◆ Task item a:
Return the saved entries from the start through the line containing "Bucólica praia de", including both of those lines, and reproduce each line without changes.

◆ Text section:
In the context of this very description of the concept, the mention of the “absence” of legal tender laws comes into play. Meaning that given there are no rules coercively forcing us to accept the two currencies of varying degrees of intrinsic value at the same nominal value. Giving the observant reader the impression that the occurrence of Thier’s Law is the byproduct of the rules governing monetary exchange. In contrast, Gresham’s Law has always implied the existence of legal tender laws. The overvalued money with the distorted nominal value would never be assigned such a value by the market. Such a proclamation could only come in the form of government fiat. Gold and silver (bi-metallism) are of equal nominal value because the king says so. Regardless of the edicts of royal decree individual market participants are going to respond accordingly to the irrational rules set forth by the king. That would be to use the less valuable silver in day-to-day transactions and save the gold.

Thier’s Law Applied to Human Capital

Photo by cottonbro on Pexels.com

This blog entry was inspired by feedback from Enrique at the Prior Probability blog.

If Gresham’s Law applies to retain human capital in the job market, is it possible that Thier’s law (p.9) could also be applicable in certain contexts? On money, when legal tender laws forcing vendors to accept both forms of money at nominal value, economic agents will choose to transact with the higher valued currency. Presenting an axiom that is the opposite of Gresham’s Law, “ Good money drives out bad money”. Typically in the arena of monetary economics, the divide between advocates of Gresham’s Law and Thier’s Law is a sharply delineated dichotomy. Most proponents of one will not defend the possibility that the principle could apply to the circulation of money.

◆ Task item b:
In the passage on Gresham's and Thier's Laws, replace "job market" with "labor market" and write out the passage from "Photo by cottonbro" up to and including "circulation of money.".

Saved entries:
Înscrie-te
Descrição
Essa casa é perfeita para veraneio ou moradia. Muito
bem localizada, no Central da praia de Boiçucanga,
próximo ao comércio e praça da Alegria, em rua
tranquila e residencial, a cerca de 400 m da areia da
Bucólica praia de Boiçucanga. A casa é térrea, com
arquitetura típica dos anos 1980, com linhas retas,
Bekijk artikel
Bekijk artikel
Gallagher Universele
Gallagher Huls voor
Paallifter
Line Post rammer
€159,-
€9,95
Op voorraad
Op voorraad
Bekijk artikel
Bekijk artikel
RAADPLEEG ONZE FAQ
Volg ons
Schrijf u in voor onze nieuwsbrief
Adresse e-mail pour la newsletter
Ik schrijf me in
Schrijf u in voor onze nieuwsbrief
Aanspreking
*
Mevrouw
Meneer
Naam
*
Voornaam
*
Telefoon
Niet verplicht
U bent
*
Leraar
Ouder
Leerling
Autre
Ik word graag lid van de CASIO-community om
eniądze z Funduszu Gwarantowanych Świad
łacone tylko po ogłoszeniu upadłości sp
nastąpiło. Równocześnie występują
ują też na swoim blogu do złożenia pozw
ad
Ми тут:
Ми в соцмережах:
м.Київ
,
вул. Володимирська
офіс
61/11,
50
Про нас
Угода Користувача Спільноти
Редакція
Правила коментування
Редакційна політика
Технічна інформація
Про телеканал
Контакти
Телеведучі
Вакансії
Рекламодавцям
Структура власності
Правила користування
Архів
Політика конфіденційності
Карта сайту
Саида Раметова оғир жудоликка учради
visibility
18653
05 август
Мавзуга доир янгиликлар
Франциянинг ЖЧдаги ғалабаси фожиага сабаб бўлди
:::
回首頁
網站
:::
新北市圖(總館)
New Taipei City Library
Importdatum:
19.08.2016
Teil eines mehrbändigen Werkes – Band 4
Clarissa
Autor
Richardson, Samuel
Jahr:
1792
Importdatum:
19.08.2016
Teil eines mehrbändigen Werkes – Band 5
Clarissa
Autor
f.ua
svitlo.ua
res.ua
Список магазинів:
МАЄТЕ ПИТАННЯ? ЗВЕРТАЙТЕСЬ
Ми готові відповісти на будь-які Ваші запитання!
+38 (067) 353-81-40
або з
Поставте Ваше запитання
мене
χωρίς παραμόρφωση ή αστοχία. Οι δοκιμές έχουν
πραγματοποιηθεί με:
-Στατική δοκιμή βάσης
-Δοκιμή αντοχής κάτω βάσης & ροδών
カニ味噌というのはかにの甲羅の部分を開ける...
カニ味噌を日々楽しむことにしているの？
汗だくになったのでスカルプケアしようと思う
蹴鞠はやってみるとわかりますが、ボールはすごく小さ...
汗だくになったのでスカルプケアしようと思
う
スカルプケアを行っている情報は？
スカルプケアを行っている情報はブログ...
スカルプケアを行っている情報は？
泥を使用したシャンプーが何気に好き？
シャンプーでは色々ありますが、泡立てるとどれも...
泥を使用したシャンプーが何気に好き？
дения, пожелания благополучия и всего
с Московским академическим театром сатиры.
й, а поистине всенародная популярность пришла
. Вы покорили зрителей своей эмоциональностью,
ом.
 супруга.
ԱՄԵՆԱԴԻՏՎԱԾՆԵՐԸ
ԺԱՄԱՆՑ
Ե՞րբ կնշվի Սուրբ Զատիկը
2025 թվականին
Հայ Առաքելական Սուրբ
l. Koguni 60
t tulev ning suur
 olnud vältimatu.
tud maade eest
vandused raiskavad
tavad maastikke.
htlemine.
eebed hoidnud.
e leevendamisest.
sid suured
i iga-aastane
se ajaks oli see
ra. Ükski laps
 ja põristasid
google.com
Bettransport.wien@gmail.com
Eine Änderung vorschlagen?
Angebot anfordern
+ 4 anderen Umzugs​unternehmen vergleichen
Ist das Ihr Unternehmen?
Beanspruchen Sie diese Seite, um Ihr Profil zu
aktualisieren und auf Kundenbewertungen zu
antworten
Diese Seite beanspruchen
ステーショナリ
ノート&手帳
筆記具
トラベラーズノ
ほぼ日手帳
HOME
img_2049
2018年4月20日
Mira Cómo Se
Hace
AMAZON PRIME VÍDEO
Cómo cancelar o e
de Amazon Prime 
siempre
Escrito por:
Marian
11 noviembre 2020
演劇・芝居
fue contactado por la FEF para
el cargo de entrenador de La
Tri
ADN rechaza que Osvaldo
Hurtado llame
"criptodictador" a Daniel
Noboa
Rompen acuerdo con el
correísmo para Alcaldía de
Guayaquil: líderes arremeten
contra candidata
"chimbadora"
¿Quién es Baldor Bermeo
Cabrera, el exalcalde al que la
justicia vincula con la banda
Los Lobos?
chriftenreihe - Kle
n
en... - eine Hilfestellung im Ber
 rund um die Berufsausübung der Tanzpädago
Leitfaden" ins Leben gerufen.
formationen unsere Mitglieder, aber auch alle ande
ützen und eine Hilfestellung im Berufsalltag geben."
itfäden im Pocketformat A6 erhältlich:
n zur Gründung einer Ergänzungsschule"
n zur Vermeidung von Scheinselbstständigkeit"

◆ Output a:
Înscrie-te
Descrição
Essa casa é perfeita para veraneio ou moradia. Muito
bem localizada, no Central da praia de Boiçucanga,
próximo ao comércio e praça da Alegria, em rua
tranquila e residencial, a cerca de 400 m da areia da
Bucólica praia de Boiçucanga. A casa é térrea, com

◆ Output b:
Photo by cottonbro on Pexels.com

This blog entry was inspired by feedback from Enrique at the Prior Probability blog.

If Gresham’s Law applies to retain human capital in the labor market, is it possible that Thier’s law (p.9) could also be applicable in certain contexts? On money, when legal tender laws forcing vendors to accept both forms of money at nominal value, economic agents will choose to transact with the higher valued currency. Presenting an axiom that is the opposite of Gresham’s Law, “ Good money drives out bad money”. Typically in the arena of monetary economics, the divide between advocates of Gresham’s Law and Thier’s Law is a sharply delineated dichotomy. Most proponents of one will not defend the possibility that the principle could apply to the circulation of money.